If there is one achievement of which you are the most proud, what would that be?
My proudest achievement is the body of work that I have accomplished to date and my continuing efforts to strive, through my various involvements, to raise the level of HIV/AIDS awareness.
Outside the world of HIV, I am very proud of my career as a hairstylist, although it was short-lived due to HIV. A wonderful and rewarding career, my clientele included people from all walks of life: government party leaders and ministers,
politicians, various dignitaries and celebrities, in Rinaldo's award-winning, Ottawa salon.
Outside of Rinaldo's salon, I had the exciting opportunity of being the hairstylist for models, fashion shows, magazines and TV.
As a stylist, it was my great pleasure to create hairstyles for: Jessica Tandy, Jeff Healey, HRH Princess of Jordan (circa 1990), David Foster, Gina Bastone (Cirque du Soleil) and others. Another aspect of my career was as a platform artist,
teaching the latest fashion trends and techniques in hairstyling.
Is there anything about yourself that people might not know that you can share with PositiveLite.com readers?

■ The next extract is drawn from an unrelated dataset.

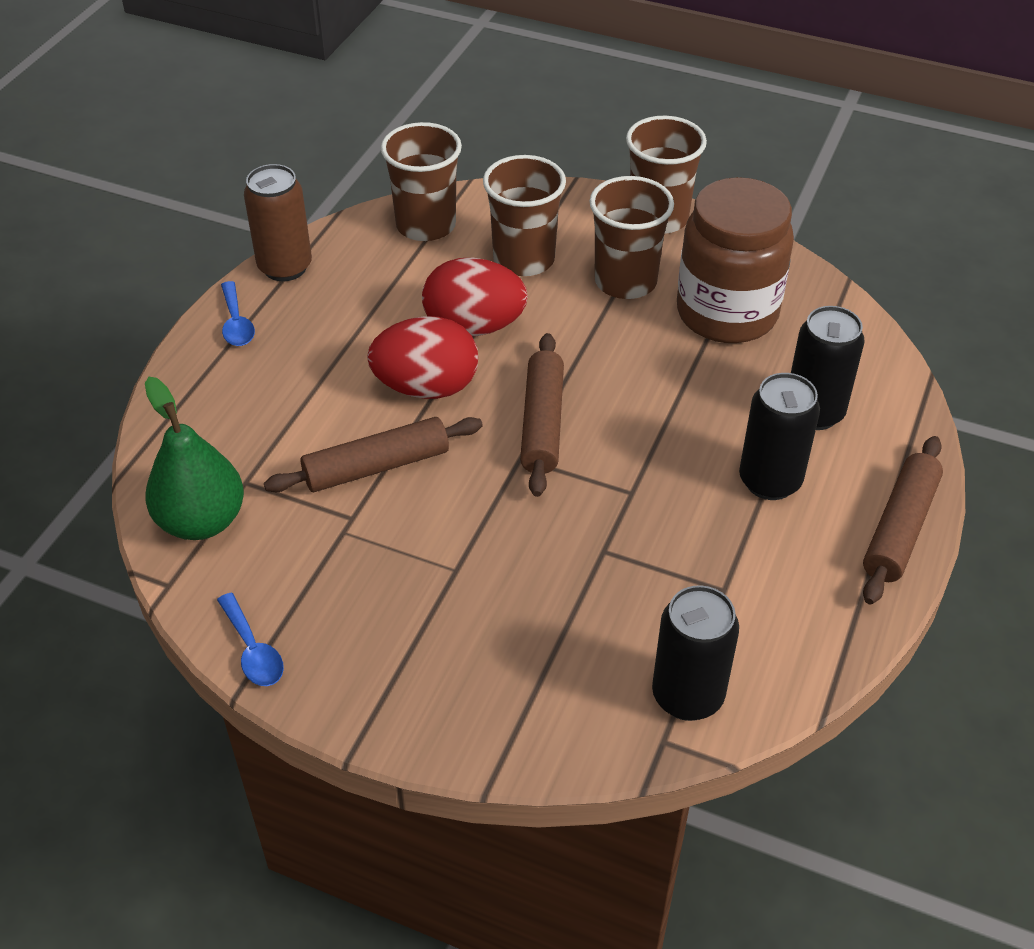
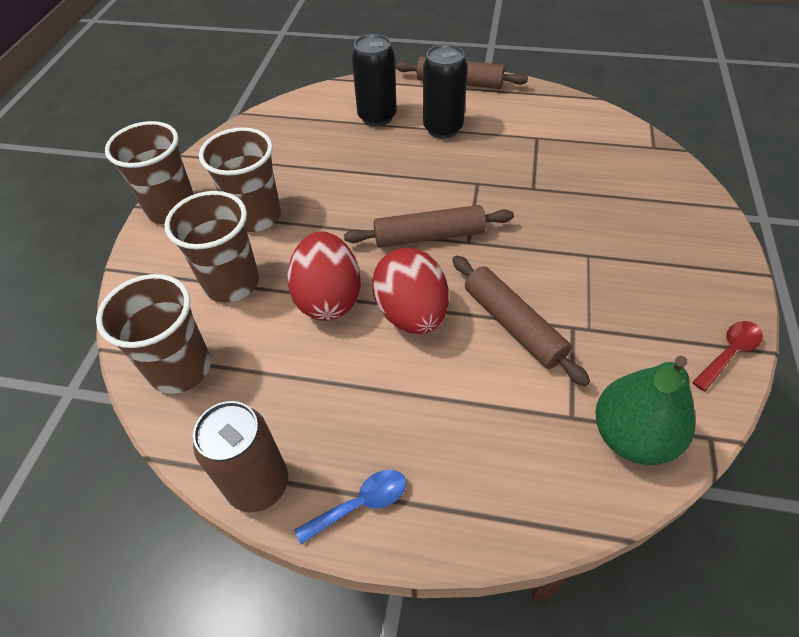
camera: 100 degrees left, 5 degrees up
(253, 650) = (729, 353): blue spoon -> red spoon
(687, 696) = (619, 142): black can -> none
(727, 313) = (287, 161): brown jar -> none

The first thing that comes to mind that people may not know or realize about me is that I operate the Positively Positive website all by myself. I live on a small income and work without any funding, from home, at a computer in my bedroom.
However, a common misconception is that many people assume Positively Positive is an organization.
As part of my endeavours, I collaborate regularly with individuals, groups and organizations, throughout the world to include their news articles, press releases, events, conferences and more on my site. I personally contact them for permission to include their materials.
The ongoing daily challenges of maintaining my health are a major factor in my ability to continue operating the site and participating in various HIV/AIDS involvements.